Dataset entries
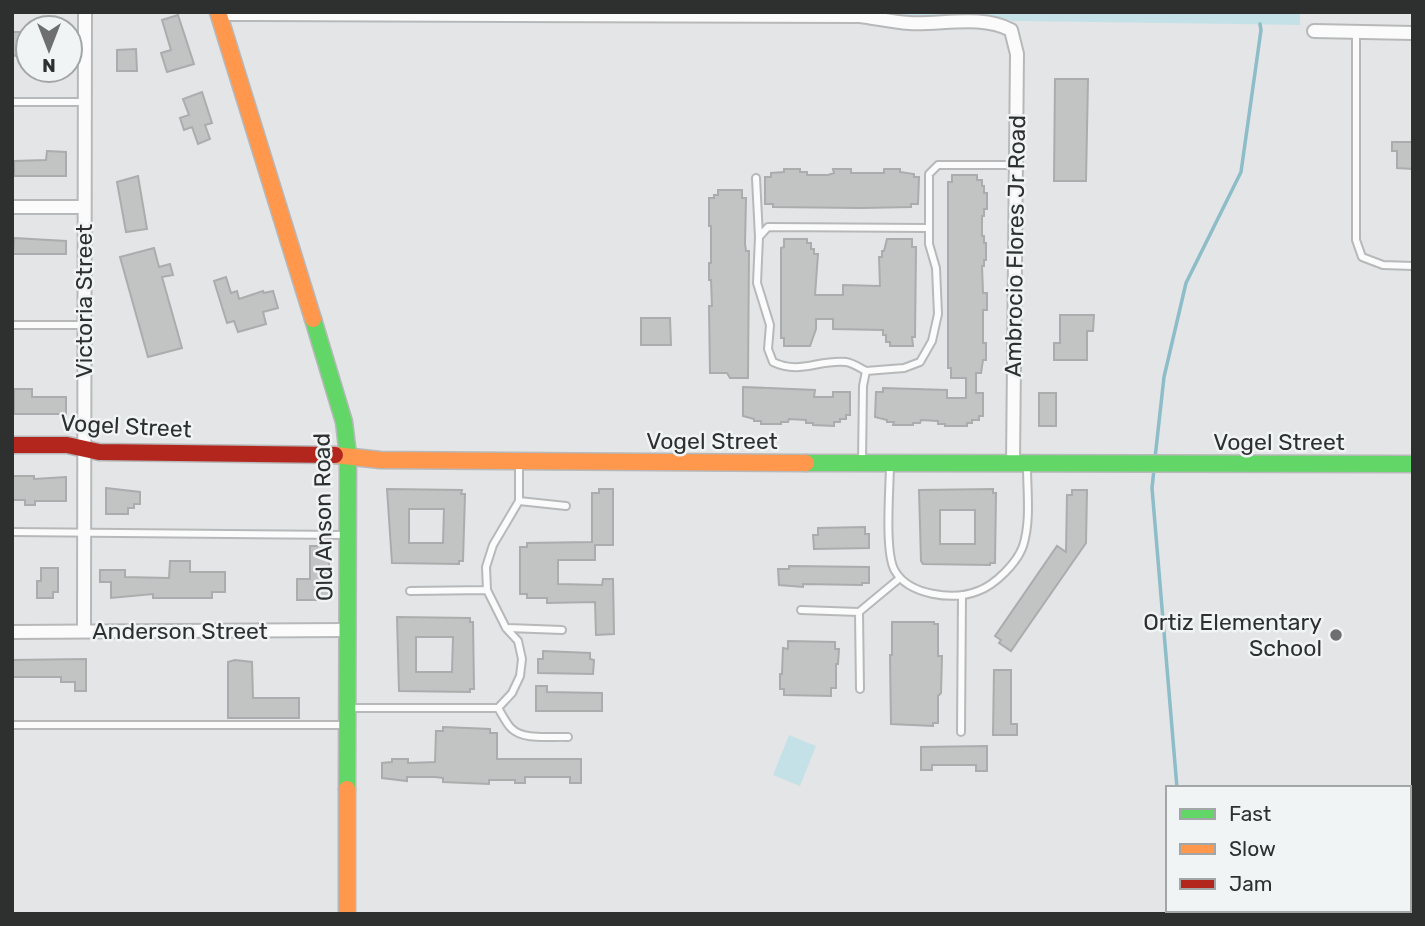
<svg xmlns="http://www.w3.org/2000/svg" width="1425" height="926" viewBox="0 0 1425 926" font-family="Rubik,sans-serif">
<rect width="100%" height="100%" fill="#e4e5e6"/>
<!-- green -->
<path fill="#c5e1e8" d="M806,12H1300V25L1013,21L1002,18Z
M789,735L816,746L800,786L773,775Z"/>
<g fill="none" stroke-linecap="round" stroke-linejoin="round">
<!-- stream -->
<path stroke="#8dbdc8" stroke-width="3.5" d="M1155,458L1164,377L1186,283L1241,172L1261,30L1260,24
M1154,469L1152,488L1177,788
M1187,910V914"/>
</g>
<!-- building -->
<path fill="#c2c4c4" stroke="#abacad" stroke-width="2" fill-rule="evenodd" d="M178,15L194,64L167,72L161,53L171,50L162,20Z
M12,32H23V40H28V54L12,56Z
M136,49L137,71H117V50Z
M1055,79H1088L1086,181H1054Z
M202,92L212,123L205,125L210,139L198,144L192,127L184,130L180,118L189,115L183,99Z
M1392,142H1413V169L1397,168V151H1392Z
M47,151L66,152V176H14V161L46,160Z
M784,169H800V172H807V175H828L834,173L833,169H851V173H884V169H900V172L914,174V177H919L918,204H911V207L861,208L773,207V204H765V177H771V173L784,172Z
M952,175H977V180H982V186H984V193H987V209H984V216H982V236H984V243H986V260H984V266H982L983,293H987V310H983V343H986V360H983L981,373H976V393H983V416H979V420H972V423H967V426H945V424H938V421L921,420L920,423H913V425H893L894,422H887V420L875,417L876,392H883V388L947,390V398H966V378H951V368H948V182H952Z
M138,176L147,229L126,232L117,182Z
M718,190H742V198H746L745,244L746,251H749L748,378H730L727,373H710L709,306H712L711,280H709V263H711V226H709V198H714V195H718Z
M14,238L66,241V254H13Z
M784,239H807V243H811V249H814V254H818L815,295H843V285L880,286L879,257H882V251H884L887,239H912V247H916L915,337H912L913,346H890V342H886V335H883V330L833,329V319H816V329L810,346H784V338H781V248L784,247Z
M154,248L159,267L170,264L173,275L162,277L182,348L148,357L120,257Z
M226,277L231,293L237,291L239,299L263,291L264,293L273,291L278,308L263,312L266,324L238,332L234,321L227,323L214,281Z
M1060,315H1094L1093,331H1087V360H1054V343H1060Z
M641,318H670L671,345H641Z
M743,387L815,390L814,397H833V392H850V415H846V419H840V422H834V426L813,425V423H806V420L789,419L788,422H781V424H761V421H754V419L743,416Z
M14,389H32V397H66V414H14Z
M1039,393H1056V426H1039Z
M12,476H34V479L66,477V501H35V505H25V500H12Z
M106,488L140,492V504H134V508H128V514H106Z
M387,489L462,490L461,494H465L463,561H459V564L392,563ZM409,509H444L443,543H409Z
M599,489H613V545H595V560H558V584L602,585L603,579H613L614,634L596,635L595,602L547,603V598H527V594H520V547H527V543L592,542V493H599Z
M993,489V493H996L995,563H990V565L923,564L921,561L919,490ZM940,510H975V544H940Z
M1072,490H1087L1086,543L1011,651L999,643L1001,640L995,636L1057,546L1066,552L1067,495H1072Z
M865,527V534H869V548L814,549L813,535H818V528Z
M310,546H329V600H297V579H310Z
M170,561H190V572H225V592H212V598H153V594L111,598V582H100V570H125V577L169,578Z
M789,566L869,567V583H862V585L803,584V587L779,585L778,569H789Z
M41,568H58V592H53V598H37V581H41Z
M397,617L470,618V622H473L474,689H470V692L399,691ZM416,637H453L452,672H416Z
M892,622H934V624H938V656H942L941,693L938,696V723H933V726L891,724L890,655H892Z
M788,641L835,642V649H839L838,664H836V688H831V696L784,695V689H780V674H782L783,648L788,649Z
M543,651L590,653V659L594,660L593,674L538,673V659H543Z
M86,659V691H75V682H61V677H12V660Z
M235,660L252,662L253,698H299V718H228V662Z
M994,670H1011V724H1017V735H993Z
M536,686H547V692L602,693V711H536Z
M443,727L490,729V733H497V759H581V783H570V777H525V783H515V780H489V784L443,782V778L435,777H407V781L382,778V763L392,762V759H408V763L435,762L436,731H443Z
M987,746V771H976V765H932V770H921V747Z"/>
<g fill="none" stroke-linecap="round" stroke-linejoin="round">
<defs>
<path id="lane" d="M1356,32V240L1362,257L1383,265L1413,266
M12,102H84
M756,178L759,237
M12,325H84
M866,371C860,368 853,363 846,362C819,359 800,375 773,362L768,349L770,325L757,283L759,237L768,227L928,228
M862,461L863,386L866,371L904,368L920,362L932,341L938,314L936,268L929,244V174L938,165H1016
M890,464C890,487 884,553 895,571C909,595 953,601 978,591C995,585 1017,563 1023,546C1031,521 1027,492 1027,466
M519,501L566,506
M12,532L346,535
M410,591L487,590
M801,610L859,612L900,578
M859,612L860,689
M506,628L562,630
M348,708H498L512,693L520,676L522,659L518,641L506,628L487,590L486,567L493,545L519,501V464
M498,708C502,714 506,723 511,728C523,741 551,736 568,737
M12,725H345
M961,732L962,595"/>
<path id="street" d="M218,14L860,16C876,18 892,22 909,23C941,25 981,14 1011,30L1017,54L1013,464
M1314,31L1413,33
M12,207H83
M84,631L85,12
M12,632L348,630"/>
<path id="fast" d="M313,319L344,422L348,455L347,789
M806,463L1413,464"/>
<path id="slow" d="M218,12L313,319
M335,455L380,460L806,463
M347,914V789"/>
<path id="jam" d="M12,445H67L99,452L335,455"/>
</defs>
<!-- lane casing -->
<use href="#lane" stroke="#b7b8b9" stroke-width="10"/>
<!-- street casing -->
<use href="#street" stroke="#b7b8b9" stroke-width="16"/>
<!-- fast casing -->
<use href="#fast" stroke="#b7b8b9" stroke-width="19"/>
<!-- slow casing -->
<use href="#slow" stroke="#b7b8b9" stroke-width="19"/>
<!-- jam casing -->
<use href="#jam" stroke="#b7b8b9" stroke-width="19"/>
<!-- lane -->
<use href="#lane" stroke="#fbfbfb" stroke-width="6"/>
<!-- street -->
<use href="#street" stroke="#fbfbfb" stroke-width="12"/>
<!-- fast -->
<use href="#fast" stroke="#63d668" stroke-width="16"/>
<!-- slow -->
<use href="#slow" stroke="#ff974d" stroke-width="16"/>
<!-- jam -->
<use href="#jam" stroke="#b3261e" stroke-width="16"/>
</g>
<!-- markers -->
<circle fill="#6e6f70" stroke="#f0f4f5" stroke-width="2.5" cx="1336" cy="635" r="7"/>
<g text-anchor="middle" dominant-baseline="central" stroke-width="5" stroke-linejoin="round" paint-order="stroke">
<!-- street labels -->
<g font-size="23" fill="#2e3030" stroke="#f0f4f5">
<text transform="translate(1015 246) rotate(-89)">Ambrocio Flores Jr Road</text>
<text transform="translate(84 301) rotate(-90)">Victoria Street</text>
<text transform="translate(126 426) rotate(3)">Vogel Street</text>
<text x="712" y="441">Vogel Street</text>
<text x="1279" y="442">Vogel Street</text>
<text transform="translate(323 517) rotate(-91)">Old Anson Road</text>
<text x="180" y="631">Anderson Street</text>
</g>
<!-- poi labels -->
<g font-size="23" fill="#2e3030" stroke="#f0f4f5" text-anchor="end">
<text x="1322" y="622">Ortiz Elementary<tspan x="1322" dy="26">School</tspan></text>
</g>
</g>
<!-- border -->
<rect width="1425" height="926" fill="none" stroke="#2e3030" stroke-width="28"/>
<!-- legend -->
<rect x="1166" y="786" width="245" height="126" fill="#f0f4f5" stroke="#a2a6a6" stroke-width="2"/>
<rect x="1180" y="809" width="35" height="10" fill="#63d668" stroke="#a2a6a6" stroke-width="2"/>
<text x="1229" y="821" font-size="21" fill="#2e3030">Fast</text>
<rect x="1180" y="844" width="35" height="10" fill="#ff974d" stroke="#a2a6a6" stroke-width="2"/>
<text x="1229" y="856" font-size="21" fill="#2e3030">Slow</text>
<rect x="1180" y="879" width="35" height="10" fill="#b3261e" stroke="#a2a6a6" stroke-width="2"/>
<text x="1229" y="891" font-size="21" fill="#2e3030">Jam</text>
<!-- north arrow -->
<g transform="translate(49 49) rotate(180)"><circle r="33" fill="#f0f4f5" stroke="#a2a6a6" stroke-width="2"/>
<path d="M0-5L12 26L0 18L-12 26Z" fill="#6e6f70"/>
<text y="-10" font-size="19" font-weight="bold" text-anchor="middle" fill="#2e3030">N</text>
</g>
</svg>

- REQUIRED WORK
Only one thing is wanted in reply: the number of lines in the entries that hold the string "middle".

- SOLUTION TO THE EXERCISE
2